Profile photo of VynorHill
Member

I thought “they” took your money in return for an income for life, and the capital was exchanged for a monthly pay out significantly above the usual savings rate. Once the capital changed hands that was the last you saw of it. This last was the reason why I dismissed annuities. I am also puzzled at annuity quotations that fix a rate for five years. Does this mean that your pension can be reduced after this period of time? Does it mean that an annuity payment will vary during its lifetime? Surely, if the government seeks to get companies to pay back capital to families, this will make annuities more expensive to fund and rates will fall accordingly?

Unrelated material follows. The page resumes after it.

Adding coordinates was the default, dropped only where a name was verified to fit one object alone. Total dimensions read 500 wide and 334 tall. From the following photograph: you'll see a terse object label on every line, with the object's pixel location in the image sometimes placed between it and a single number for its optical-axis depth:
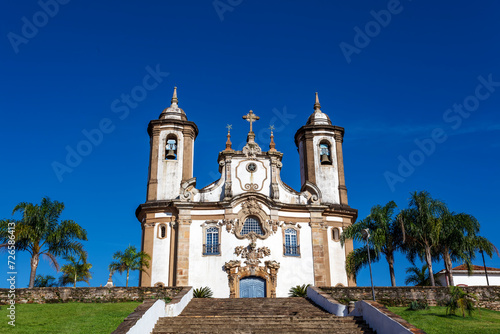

I’ve always looked upon annuities as poor value for money and, as you say, there’s a finality about the decision. These days, old age gets to be expensive and comfort comes at a cost. The choice of sheltered accommodation is limited by funds available…en suite or bed pan?

Profile photo of AW
Member

I’ve also been wondering about fixed term annuities, where you get your remaining pot back after say 5 years and can then do what you like with it. It’s a way of ensuring a regular income as well as getting at your 25%, without tying your money up for ever. Apparently there’s a low rate of interest on the capital during the annuity period, but is this a poor bet compared to other things you might do with it? Any advice appreciated. Perhaps Which? could do an article on this?